O Brasil desenvolveu e participou de diversos ensaios clínicos de fase 3 para a avaliação de vacinas. O primeiro foi o estudo com a Covishield, do laboratório AstraZeneca, que contou com a ajuda de doadores brasileiros.
O Instituto Butantan fez sua aposta: estabeleceu parceria com o laboratório Sinovac, importou a Coronavac, planejou e implementou um estudo com a participação de 16 centros de pesquisa somente em nosso país.
A Pfizer trouxe parte do seu estudo para o Brasil, com participação de dois centros de pesquisa, em São Paulo e Salvador. Depois foi a vez da Johnson & Johnson, que também conduziu, em vários centros brasileiros, parte de um grande estudo internacional.
As oportunidades estavam postas. Os laboratórios produtores buscavam parcerias que também ajudassem a consolidar seu desenvolvimento, inclusive com acordos antecipados de venda de doses.
Foi assim que atuaram vários países, dentre eles os Estados Unidos e a China. Investiram em parcerias de desenvolvimento, pois uma vacina teria, muito provavelmente, protagonismo na solução das mazelas provocadas pela pandemia de Covid-19.
Por aqui, infelizmente, não se seguiu o mesmo caminho, e o debate tornou-se demasiadamente politizado.
O Governo de São Paulo apostou fortemente na Coronavac através do Butantan, enquanto o Ministério da Saúde buscava acordo com a AstraZeneca para acesso e produção da Covishield, em parceria com a Fiocruz. Sobraram insinuações, de todos os lados, sobre qual seria a melhor opção. No entanto, a melhor resposta deveria ser uma só: “todas”.
A perda da oportunidade com a vacina da Pfizer é perturbadora. A constatação de que ofertas para estabelecermos acordos de cooperação para acesso à vacina foram desperdiçadas demonstra a falta da atenção dedicada a assunto tão crítico e ajuda a entender a escassez de doses no momento. Sabe-se lá quantas outras oportunidades foram perdidas.
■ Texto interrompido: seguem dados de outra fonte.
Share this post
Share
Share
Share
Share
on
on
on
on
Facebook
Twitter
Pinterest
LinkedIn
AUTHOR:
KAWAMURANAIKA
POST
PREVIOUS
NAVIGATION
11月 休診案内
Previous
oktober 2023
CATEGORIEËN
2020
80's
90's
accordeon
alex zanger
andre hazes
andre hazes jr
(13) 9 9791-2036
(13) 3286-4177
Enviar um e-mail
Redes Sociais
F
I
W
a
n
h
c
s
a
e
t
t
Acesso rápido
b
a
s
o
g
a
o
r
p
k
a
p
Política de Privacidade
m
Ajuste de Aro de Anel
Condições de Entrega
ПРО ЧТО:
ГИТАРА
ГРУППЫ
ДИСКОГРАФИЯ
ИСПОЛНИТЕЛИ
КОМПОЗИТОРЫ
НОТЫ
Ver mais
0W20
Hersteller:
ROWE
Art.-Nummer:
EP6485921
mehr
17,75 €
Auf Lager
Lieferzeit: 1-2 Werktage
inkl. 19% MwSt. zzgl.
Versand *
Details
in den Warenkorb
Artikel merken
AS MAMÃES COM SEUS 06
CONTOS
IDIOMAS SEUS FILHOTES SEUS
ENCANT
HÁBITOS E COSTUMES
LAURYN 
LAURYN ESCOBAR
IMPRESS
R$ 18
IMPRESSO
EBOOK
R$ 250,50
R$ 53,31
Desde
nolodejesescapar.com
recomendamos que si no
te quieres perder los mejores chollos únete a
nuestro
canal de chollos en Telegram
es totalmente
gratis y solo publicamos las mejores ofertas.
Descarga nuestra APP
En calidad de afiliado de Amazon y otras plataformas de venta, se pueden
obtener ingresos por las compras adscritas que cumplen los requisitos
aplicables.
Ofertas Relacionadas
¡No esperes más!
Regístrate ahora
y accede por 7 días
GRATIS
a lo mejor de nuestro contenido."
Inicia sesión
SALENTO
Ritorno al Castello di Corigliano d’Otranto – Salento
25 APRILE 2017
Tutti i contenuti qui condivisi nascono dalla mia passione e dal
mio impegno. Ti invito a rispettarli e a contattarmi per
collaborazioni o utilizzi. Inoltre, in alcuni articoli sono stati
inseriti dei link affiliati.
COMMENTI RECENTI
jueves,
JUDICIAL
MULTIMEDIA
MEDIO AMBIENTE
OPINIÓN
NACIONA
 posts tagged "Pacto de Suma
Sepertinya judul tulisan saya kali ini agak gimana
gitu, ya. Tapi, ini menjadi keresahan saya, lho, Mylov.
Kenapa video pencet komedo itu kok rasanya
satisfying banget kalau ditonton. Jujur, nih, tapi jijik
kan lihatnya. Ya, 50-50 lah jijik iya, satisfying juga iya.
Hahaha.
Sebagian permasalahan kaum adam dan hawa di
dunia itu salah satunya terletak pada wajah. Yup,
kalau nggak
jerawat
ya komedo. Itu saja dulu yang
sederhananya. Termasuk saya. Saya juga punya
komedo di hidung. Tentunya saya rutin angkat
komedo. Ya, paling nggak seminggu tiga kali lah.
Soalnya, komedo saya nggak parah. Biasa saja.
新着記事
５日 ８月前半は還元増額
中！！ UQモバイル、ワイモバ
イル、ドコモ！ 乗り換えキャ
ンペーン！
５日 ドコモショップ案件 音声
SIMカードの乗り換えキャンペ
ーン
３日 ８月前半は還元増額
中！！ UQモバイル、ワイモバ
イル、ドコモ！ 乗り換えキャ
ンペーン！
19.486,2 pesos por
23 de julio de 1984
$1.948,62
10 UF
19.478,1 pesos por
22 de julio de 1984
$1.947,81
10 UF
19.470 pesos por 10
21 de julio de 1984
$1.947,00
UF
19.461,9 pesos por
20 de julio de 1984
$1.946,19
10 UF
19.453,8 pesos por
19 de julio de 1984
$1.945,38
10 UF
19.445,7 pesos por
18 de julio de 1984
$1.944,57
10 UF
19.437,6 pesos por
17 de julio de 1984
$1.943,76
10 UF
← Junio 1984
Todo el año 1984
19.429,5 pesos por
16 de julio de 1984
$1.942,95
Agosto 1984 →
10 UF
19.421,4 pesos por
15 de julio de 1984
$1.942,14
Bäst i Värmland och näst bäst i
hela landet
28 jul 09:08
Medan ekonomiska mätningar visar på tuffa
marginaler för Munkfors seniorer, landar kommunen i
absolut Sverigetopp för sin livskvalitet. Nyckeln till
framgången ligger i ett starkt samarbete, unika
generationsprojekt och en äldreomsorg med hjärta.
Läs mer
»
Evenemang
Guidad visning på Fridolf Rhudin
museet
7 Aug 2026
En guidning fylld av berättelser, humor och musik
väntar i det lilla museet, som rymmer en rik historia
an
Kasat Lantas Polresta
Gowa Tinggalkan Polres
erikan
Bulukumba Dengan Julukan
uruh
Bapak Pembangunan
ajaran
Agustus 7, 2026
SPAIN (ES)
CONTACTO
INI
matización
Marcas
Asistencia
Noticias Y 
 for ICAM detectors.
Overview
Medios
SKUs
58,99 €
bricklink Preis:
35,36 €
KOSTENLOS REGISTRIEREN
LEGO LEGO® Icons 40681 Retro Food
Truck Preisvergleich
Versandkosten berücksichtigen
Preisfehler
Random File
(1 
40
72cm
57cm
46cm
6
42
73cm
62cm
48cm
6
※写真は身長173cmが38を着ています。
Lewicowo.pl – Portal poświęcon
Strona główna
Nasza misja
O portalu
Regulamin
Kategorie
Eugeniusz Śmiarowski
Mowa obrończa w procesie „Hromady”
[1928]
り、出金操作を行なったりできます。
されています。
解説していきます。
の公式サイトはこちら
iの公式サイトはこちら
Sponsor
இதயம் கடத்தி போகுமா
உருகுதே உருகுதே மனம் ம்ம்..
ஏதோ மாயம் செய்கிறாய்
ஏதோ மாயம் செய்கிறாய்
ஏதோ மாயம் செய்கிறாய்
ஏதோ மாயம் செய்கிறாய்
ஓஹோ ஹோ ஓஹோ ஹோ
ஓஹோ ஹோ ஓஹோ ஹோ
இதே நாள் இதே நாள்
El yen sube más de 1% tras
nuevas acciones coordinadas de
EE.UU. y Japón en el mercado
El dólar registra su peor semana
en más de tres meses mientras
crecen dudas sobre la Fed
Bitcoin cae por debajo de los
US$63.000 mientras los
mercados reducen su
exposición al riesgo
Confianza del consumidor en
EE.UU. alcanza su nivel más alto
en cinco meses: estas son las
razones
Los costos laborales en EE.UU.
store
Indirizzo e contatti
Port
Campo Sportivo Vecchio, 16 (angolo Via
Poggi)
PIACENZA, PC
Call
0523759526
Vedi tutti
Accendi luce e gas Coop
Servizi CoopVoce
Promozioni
O posicionamento de nossos representantes foi especialmente desprovido de visão estratégica. Demonstraram menosprezo à importância das vacinas, levantaram dúvidas infundadas sobre a segurança dos estudos e fizeram menções pejorativas ao voluntarismo em pesquisas clínicas. Além disso, ajudaram a retroceder avanços conquistados em décadas pelos programas de vacinação no Brasil.
Sobraram menções depreciativas à China, acusada de ter criado o vírus em laboratório e ter sido responsável pela pandemia de Covid-19. Podem ter estremecido acordos que envolvem produtos fabricados naquele país, um dos maiores produtores mundiais de vacinas.
Seria mais sábio se espelhar nos exemplos como os de Israel, Inglaterra, Estados Unidos e Chile. Todos anteviram que é preciso correr riscos para assegurar acesso às doses suficientes para imunizar a população e, como o tempo mostrou, ajudar a controlar a pandemia.
Estamos, infelizmente, pagando um preço alto demais por tantas decisões erradas.